The Business Judgment Rule Under Illinois Law

The business judgment rule is one of the most important defenses available to Illinois corporate officers and directors facing liability for breach of fiduciary duty. Experienced breach of fiduciary duty defense attorneys often assert the business judgment rule as a legal basis for dismissing lawsuits at the pleading stage.

The business judgment rule is a corporate law doctrine derived from case law that provides a defense to corporate officers, directors, managers, and agents of a business against personally liability. Under Illinois law, the business judgment rule presumes that corporate officers have made decisions affecting the company in good faith and in the honest belief that their decisions were in the best interest of the company.

Under the business judgment rule, corporate agents are not held personally liable for actions that they take in the ordinary course of business so long as they have acted in good faith. The rule is meant to protect corporate decision-making from judicial second-guessing and well-meaning directors who simply ended up making the wrong decision from personal liability. Overcoming the business judgment rule creates the potential for holding officers personally liable if plaintiffs can prove that the officers were not acting in good faith.

Directors and officers make thousands of decisions on behalf of their companies. Some decisions turn out to be good decisions and the shareholders profit. Some decisions turn out to be the wrong decisions though. In such cases, shareholders increasingly turn to derivative actions alleging breaches of fiduciary duties in an effort to recoup corporate losses.
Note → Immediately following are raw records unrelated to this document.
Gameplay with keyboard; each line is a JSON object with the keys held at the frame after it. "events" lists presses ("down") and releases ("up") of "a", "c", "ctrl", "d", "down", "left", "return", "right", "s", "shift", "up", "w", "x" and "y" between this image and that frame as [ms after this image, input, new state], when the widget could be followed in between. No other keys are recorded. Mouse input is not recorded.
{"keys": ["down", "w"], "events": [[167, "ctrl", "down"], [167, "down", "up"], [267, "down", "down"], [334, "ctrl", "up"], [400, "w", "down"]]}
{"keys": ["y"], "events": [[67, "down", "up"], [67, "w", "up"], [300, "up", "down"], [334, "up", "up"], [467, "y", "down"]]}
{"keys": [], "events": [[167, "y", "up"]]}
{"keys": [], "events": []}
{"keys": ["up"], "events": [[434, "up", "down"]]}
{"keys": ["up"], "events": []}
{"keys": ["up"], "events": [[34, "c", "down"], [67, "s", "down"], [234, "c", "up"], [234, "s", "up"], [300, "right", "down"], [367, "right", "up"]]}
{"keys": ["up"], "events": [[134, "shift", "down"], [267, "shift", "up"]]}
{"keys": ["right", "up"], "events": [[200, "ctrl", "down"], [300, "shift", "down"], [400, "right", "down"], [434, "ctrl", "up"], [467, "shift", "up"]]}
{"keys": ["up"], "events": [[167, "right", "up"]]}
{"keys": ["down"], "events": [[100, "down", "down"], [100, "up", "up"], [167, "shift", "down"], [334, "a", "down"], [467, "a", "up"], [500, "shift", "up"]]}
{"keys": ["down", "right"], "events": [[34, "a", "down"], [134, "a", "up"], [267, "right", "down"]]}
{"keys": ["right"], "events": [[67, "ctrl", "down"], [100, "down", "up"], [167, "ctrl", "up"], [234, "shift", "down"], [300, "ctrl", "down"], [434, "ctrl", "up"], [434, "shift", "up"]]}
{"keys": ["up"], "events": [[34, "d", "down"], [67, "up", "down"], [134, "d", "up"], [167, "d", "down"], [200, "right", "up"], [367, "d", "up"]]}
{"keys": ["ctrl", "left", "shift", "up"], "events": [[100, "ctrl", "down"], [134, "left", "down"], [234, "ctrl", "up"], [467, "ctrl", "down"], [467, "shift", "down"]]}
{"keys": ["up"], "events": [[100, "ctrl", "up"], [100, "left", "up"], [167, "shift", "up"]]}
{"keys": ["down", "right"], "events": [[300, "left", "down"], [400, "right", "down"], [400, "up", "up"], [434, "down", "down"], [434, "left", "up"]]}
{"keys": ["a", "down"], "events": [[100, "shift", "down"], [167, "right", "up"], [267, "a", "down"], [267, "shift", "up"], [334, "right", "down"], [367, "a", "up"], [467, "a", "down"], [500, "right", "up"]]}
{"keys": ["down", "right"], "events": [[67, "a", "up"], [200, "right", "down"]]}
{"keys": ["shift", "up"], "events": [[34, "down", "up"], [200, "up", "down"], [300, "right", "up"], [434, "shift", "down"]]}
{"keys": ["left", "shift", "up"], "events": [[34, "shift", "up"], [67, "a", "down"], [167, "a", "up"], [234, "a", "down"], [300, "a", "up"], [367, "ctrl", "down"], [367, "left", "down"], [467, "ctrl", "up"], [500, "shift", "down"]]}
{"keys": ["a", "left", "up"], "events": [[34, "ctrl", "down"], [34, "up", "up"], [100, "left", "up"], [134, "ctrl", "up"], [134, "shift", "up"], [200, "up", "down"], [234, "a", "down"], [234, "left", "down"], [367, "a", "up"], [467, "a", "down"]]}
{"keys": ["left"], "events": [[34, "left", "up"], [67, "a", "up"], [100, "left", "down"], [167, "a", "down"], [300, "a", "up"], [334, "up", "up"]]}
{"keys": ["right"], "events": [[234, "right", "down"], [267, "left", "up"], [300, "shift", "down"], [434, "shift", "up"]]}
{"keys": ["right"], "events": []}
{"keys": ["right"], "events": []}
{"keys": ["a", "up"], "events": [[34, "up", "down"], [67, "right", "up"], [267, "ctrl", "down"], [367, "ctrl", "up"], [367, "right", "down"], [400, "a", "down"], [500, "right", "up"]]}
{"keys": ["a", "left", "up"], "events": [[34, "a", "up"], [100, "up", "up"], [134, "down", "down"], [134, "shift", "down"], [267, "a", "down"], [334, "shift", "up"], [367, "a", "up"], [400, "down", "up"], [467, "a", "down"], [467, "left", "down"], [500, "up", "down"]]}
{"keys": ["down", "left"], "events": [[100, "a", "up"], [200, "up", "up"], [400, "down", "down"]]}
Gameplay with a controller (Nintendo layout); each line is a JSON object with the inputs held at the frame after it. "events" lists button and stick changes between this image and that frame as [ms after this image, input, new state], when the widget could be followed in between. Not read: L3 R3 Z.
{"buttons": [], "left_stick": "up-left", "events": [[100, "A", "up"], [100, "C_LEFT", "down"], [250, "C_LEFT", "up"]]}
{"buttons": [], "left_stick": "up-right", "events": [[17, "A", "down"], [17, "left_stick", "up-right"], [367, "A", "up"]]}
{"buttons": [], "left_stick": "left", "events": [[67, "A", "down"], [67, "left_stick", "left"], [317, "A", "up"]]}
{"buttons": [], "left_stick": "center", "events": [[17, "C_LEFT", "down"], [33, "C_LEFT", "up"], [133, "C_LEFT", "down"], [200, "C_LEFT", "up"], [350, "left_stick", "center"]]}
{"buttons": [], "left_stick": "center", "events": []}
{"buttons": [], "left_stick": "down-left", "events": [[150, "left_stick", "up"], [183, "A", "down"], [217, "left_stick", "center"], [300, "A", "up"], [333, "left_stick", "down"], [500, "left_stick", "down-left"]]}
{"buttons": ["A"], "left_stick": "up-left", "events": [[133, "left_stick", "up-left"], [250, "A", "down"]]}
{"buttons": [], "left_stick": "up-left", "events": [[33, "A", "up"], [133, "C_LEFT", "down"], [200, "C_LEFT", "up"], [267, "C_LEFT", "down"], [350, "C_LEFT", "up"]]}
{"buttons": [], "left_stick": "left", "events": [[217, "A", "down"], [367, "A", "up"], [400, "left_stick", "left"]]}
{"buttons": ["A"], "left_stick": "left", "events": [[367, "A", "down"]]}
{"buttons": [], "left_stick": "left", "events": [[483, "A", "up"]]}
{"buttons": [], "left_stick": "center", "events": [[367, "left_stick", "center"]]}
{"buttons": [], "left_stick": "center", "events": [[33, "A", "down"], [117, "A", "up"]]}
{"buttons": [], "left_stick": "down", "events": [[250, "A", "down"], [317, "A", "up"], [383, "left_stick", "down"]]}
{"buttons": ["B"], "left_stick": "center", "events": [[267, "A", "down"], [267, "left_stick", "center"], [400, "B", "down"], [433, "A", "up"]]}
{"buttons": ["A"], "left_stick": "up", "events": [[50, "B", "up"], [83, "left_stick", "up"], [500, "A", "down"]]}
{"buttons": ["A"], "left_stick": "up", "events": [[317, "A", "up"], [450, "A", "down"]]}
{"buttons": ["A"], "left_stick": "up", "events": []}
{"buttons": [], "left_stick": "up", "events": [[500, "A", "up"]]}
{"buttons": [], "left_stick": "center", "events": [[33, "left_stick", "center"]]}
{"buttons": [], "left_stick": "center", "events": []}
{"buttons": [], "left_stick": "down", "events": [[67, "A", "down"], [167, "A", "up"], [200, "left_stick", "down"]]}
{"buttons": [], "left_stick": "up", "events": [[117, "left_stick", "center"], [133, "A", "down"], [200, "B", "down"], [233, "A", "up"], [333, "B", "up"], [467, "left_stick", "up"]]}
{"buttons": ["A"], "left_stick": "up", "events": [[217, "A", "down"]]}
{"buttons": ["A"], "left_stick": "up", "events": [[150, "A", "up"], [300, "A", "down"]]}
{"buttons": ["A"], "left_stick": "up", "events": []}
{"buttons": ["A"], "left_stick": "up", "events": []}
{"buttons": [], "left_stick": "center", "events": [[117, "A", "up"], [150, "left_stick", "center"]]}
The officers of a corporation owe the corporation and its shareholders various fiduciary duties in the exercise of their duties. When a shareholder in a derivative lawsuit alleges that the officers have breached these fiduciary duties, Illinois courts will evaluate the officers’ conduct based on the business judgment rule. If the court determines that the corporate officers have properly exercised their business judgment, the court will not find that the officers breached their fiduciary duties.

When it comes to determining whether or not an individual properly exercised his or her business judgment, the court will look to see if the officer or director exercised due care in the performance of his or her duties. Illinois case law defines due care as “becoming sufficiently informed to make an independent business decision.”

So long as the officer or director has exercised due care, the business judgment rule protects their business decisions from liability. In becoming sufficiently informed, corporate directors and officers are entitled to rely on information, opinions, reports or statements including financial statements and other financial data, in each case prepared or presented by any of the following:

  1. One or more officers or employees of the corporation believed to be reliable and competent in the matters presented;
  2. Counsel, independent accountants or other persons believed to be within their professional or expert competence; and
  3. A committee of the board upon which the director does not serve, as to matters within its designated authority, believed to merit confidence.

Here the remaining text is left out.